# TUGAS DAN LATIHAN:
A. Menurut teks tentang birokrasi, siapa pemilik sah kekuasaan, aset, kewenangan, dan sumber daya?
B. Dalam satu sampai tiga kalimat, jelaskan mengapa negara menyediakan birokrasi menurut teks tentang birokrasi.

Kesadaran atas fakta pertama, menuntut semua pihak untuk sadar kamera, sadar dampak, dan sadar situasi lingkungan yang semua bisa jadi pemberita. Kesadaran ini mendorong kita semua apalagi pejabat untuk selektif menjaga lisan dan tulisan.
Posisi sekda dan jabatan lain bukanlah penguasa, pemerintah, pemilik aset, kewenangan, sumber daya. Pemilik sah semua itu –berdasarkan teori negara demokrasi dan kedaulatan rakyat — adalah rakyat. Rakyat mempercayakan kedaulatannya dikelola oleh pemimpin yang dipilihnnya (gubernur dan wakil gubernur). Rakyat memberinya anggaran melalui pajak. Agar gubernur dan wakil bisa menjalankan program sebagai implememtasi kedaulatan rakyat itu, negara memberi sistem pendukung yang namanya birokrasi untuk melayani pemimpin pilihan rakyat. Semua elemen birokrasi sejatinya pelayan rakyat. Substansi pengarahan sekda masih memposisikan diri dalam paradigma konservatif bahwa dirinya sebagai penguasa atas puluhan ribu ASN, mungkin juga aset dan anggaran. Menyebutkan birokrasi sebagai “rumah tangga sendiri” yang tak boleh diketahui publik adalah sikap keliru dengan prinsip birokrasi pelayan pemimpin dan rakyat.

# INFORMASI YANG TERSEDIA:
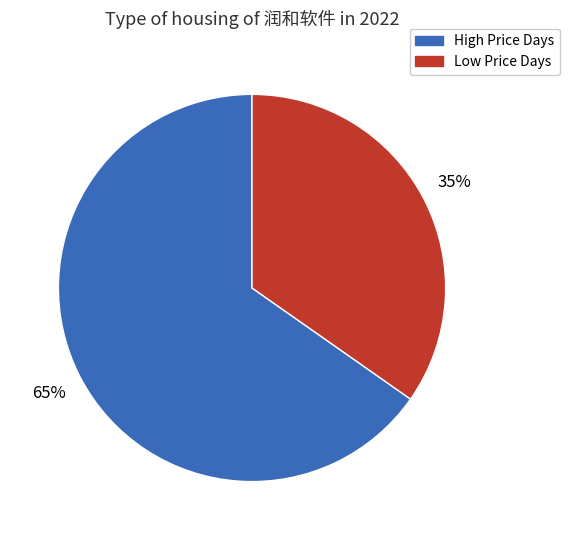

Is there a majority slice in this chart?

Yes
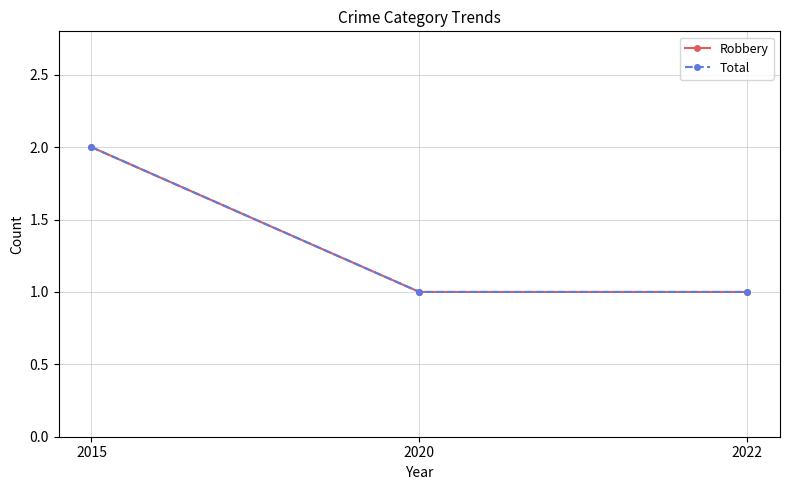

Is the value of Robbery at 2015 greater than the value of Total at 2020?

Yes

# JAWABAN TIAP TUGAS:
A. Rakyat.

B. Negara menyediakan birokrasi sebagai sistem pendukung agar gubernur dan wakil gubernur bisa menjalankan program sebagai wujud kedaulatan rakyat. Tugas birokrasi adalah melayani pemimpin yang dipilih rakyat.